126008.fb2
Çavuş Pieter Rousseau bu işi neden gönüllü olarak istediğini bilmiyordu. Bir bakıma bu, çocukluk rüyalarının gerçekleşmesi gibiydi. Beş, altı yaşından beri teleskoplar onu adeta büyülemişti ve gençliğinin büyük kısmı her tür ve büyüklükte mercek toplamakla geçmişti.
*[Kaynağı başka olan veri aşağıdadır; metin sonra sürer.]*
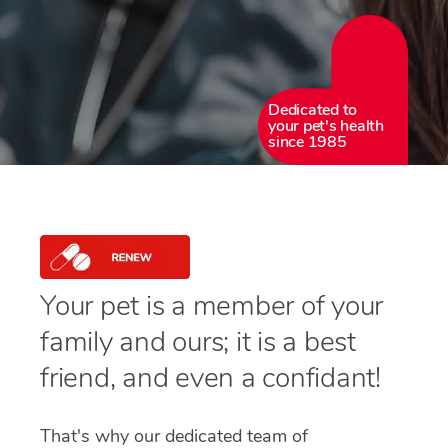
Dedicated to
your pet's health
since 1985
Your pet is a member of your
family and ours; it is a best
friend, and even a confidant!
That's why our dedicated team of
Bunları kartondan yaptığı borulara yerleştirerek gittikçe daha güçlü teleskoplar yapmış, böylece Ay’ı, gezegenleri, yakın uzay istasyonlarını ve evinin otuz kilometre çevresindeki araziyi yakından tanır hale gelmişti.
Kolorado Dağları arasında, her yönü harikulade ve bitmez tükenmez manzaralarla dolu olan doğum yeri yönünden de şanslı sayılırdı. Tam bir güven ve rahatlık içinde, her yıl bir sürü dikkatsiz dağcının hayatına mal olan dorukları inceliyor; her kayanın, her ağacın yerini ezbere biliyordu. Yeterince çevreyi tanımasına rağmen, daha ötesini de düşünebiliyor, teleskopunun ulaştığı yerlerin dışında, her tepenin arkasında, olağanüstü yaratıklarla dolu dünyaların olduğunu düşlüyordu. Uzun yıllar merceklerinin ona yaklaştırdığı yerleri gezmemişti, çünkü gerçeklerin düşlerle bağdaşmayacağını çok iyi biliyordu.
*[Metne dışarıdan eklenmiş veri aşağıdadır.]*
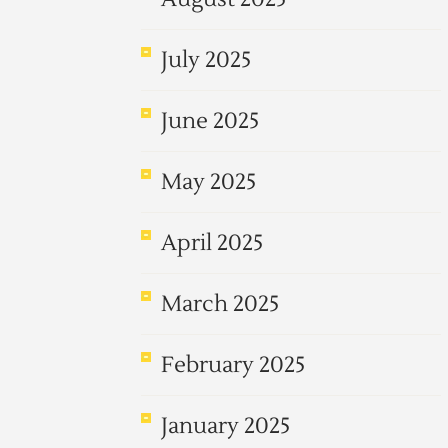
July 2025
June 2025
May 2025
April 2025
March 2025
February 2025
January 2025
Şimdi ise; Rama’nın ekseninden gençliğinin en çılgın düşlerinin ötesinde harikaları gözleme şansını bulmuştu. Önünde bütün bir dünya uzanıyordu — bunun küçük bir dünya olduğu gerçekti, fakat, ölü ve hiç değişmeyen bir yer bile olsa, dört bin kilometre karelik bir alanı incelemek bir insanın bütün ömrünü alabilirdi.
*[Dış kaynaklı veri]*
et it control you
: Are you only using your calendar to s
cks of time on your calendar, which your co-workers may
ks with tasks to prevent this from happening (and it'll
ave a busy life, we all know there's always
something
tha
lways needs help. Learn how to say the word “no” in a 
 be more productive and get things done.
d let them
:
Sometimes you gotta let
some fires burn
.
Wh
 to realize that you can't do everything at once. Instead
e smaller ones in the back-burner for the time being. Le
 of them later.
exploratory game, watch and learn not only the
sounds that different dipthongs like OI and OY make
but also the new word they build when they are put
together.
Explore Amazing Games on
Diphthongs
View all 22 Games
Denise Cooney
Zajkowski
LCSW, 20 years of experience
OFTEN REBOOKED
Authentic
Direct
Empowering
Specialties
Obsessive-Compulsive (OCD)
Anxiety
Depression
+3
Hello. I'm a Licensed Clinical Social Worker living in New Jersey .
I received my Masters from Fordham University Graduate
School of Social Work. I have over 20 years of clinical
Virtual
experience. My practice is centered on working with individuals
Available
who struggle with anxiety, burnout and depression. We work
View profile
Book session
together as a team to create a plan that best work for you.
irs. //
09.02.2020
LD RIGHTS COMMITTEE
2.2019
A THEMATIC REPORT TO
Oysa, artık bütün sonsuz değişimleriyle yaşam Rama’ ya gelmişti. Eğer bu biyolojik robotlar canlı değillerse, çok iyi birer taklit oldukları ortadaydı ‘Biot’ kelimesini kimin bulduğunu kimse bilmiyordu. Sanki bir anda kendiliğinden ortaya çıkmış ve herkes tarafından kullanılmaya başlanmıştı. Bu duruma göre ana girişte Pieter, ‘Şef Biot Gözcüsü oluyordu. Ve onları inceledikçe davranışlarını anlamaya başladığına inanıyordu.
Örümcekler hareketli alıcılardı. Görme duyusunu — belki de dokunma duyusu ile birlikte — kullanarak Rama’ nın bütün içini inceliyorlardı. Bazen yüzlercesi tam hızla sağa sola koşuşuyor fakat bir iki gün içinde de yok oluyorlardı. Şimdi ortalıkta bir tane bile görmek çok zordu.
Onların yerine çok ilginç ve etkileyici yaratıklarla dolu bir hayvanlar kolleksiyonu ortaya çıkmıştı. Herbirine uygun bir isim bulmak pek zor olmamıştı. Büyük, yastık gibi yumuşak ayaklı ve Rama’nın altı yapay güneşinin üzerinde dolaşarak onu cilalar ve temizler gibi davranan ‘Pencere silicileri’ vardı. Bunların büyük gölgeleri dünyanın öbür yanında korkunç şekiller yaratıyor, bazen de belirli bölgelerde geçici Güneş tutulmalarına yol açıyordu.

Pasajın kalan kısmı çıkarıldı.